■ Supplied passage ■
--------------------------------------------------

BLOUNTVILLE — The Sullivan County Regional Health Department continues to offer free drive-thru testing for COVID-19 and will expand Friday only to the V.O. Dobbins Community Center in Kingsport (301 Louis St.).
Testing at V.O. Dobbins is scheduled for 9 a.m. to noon.
To make an appointment, call 279-2777.
Testing will continue through May 1 at the Blountville office (154 Blountville Bypass), from 1 to 4 p.m. Monday through Friday.
On April 30, testing will be available from 9 a.m. to noon at the Slater Center in Bristol (325 McDowell St.).
To make an appointment to be tested at any location call 279-2777.
Gary Mayes, health department director, said the agency will continue providing testing in the coming weeks. Mayes said the expansion of the service to include days in Kingsport and Bristol is just the first step in making testing more widely available, and other areas of the county will have testing sites in the near future. Mayes said the health department is partnering with Ballad Health to expand the testing.
Since testing began on Monday of this week, Mayes said, 363 tests had been administered as of Thursday. To date, no positive cases have been reported, but the results of many of the tests aren’t yet available.
The test type
The testing method will be a nasopharyngeal swab and results could take five to seven days. This is the test where a swab is inserted into one of your nostrils. Mayes said some people find it uncomfortable, but it only takes a couple of seconds. Some who have had the test said it is painful.
What the test tells you
This is not the “antibody” test. It will show a positive result only if you are currently positive for COVID-19. The antibody test, which will reveal if someone has already had the virus, is not being given during this effort. But Mayes said the health department expects to begin offering those soon.
Why testing is important
Testing as many people as possible will help health officials get a clearer picture of how many cases there are in communities across the region and the nation, Mayes said. The numbers also help health officials better understand how contagious COVID-19 is in particular areas and gives insights into how well mitigation efforts like social distancing are working.

--------------------------------------------------

■ List of tasks ■
A - Return the section of the COVID-19 testing article that begins at the words "Testing will continue" and stops after "(325 McDowell St.).".
B - List every street address the COVID-19 testing article gives for a testing location.
The entries that come next have no connection to the COVID-19 testing article.

--------------------------------------------------

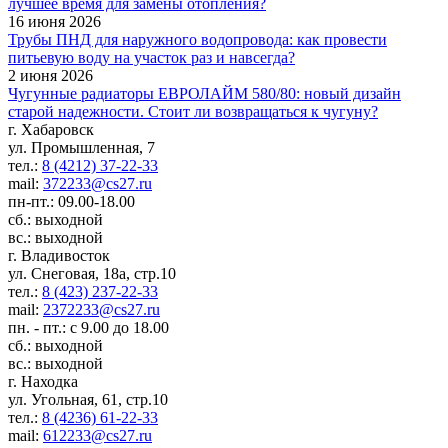
лучшее время для замены отопления?
16 июня 2026
Трубы ПНД для наружного водопровода: как провести
питьевую воду на участок раз и навсегда?
2 июня 2026
Чугунные радиаторы ЕВРОЛАЙМ 580/80: новый дизайн
старой надежности. Стоит ли возвращаться к чугуну?
г. Хабаровск
ул. Промышленная, 7
тел.:
8 (4212) 37-22-33
mail:
372233@cs27.ru
пн-пт.: 09.00-18.00
сб.: выходной
вс.: выходной
г. Владивосток
ул. Снеговая, 18а, стр.10
тел.:
8 (423) 237-22-33
mail:
2372233@cs27.ru
пн. - пт.: с 9.00 до 18.00
сб.: выходной
вс.: выходной
г. Находка
ул. Угольная, 61, стр.10
тел.:
8 (4236) 61-22-33
mail:
612233@cs27.ru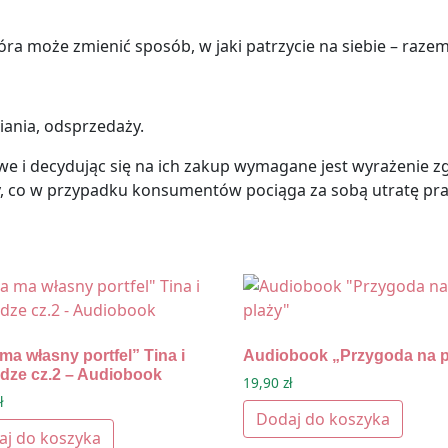
 która może zmienić sposób, w jaki patrzycie na siebie – razem
iania, odsprzedaży.
e i decydując się na ich zakup wymagane jest wyrażenie z
 co w przypadku konsumentów pociąga za sobą utratę pr
ma własny portfel” Tina i
Audiobook „Przygoda na p
ądze cz.2 – Audiobook
19,90
zł
ł
Dodaj do koszyka
aj do koszyka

--------------------------------------------------

■ Your responses ■
A -
Testing will continue through May 1 at the Blountville office (154 Blountville Bypass), from 1 to 4 p.m. Monday through Friday.
On April 30, testing will be available from 9 a.m. to noon at the Slater Center in Bristol (325 McDowell St.).

B -
301 Louis St.
154 Blountville Bypass
325 McDowell St.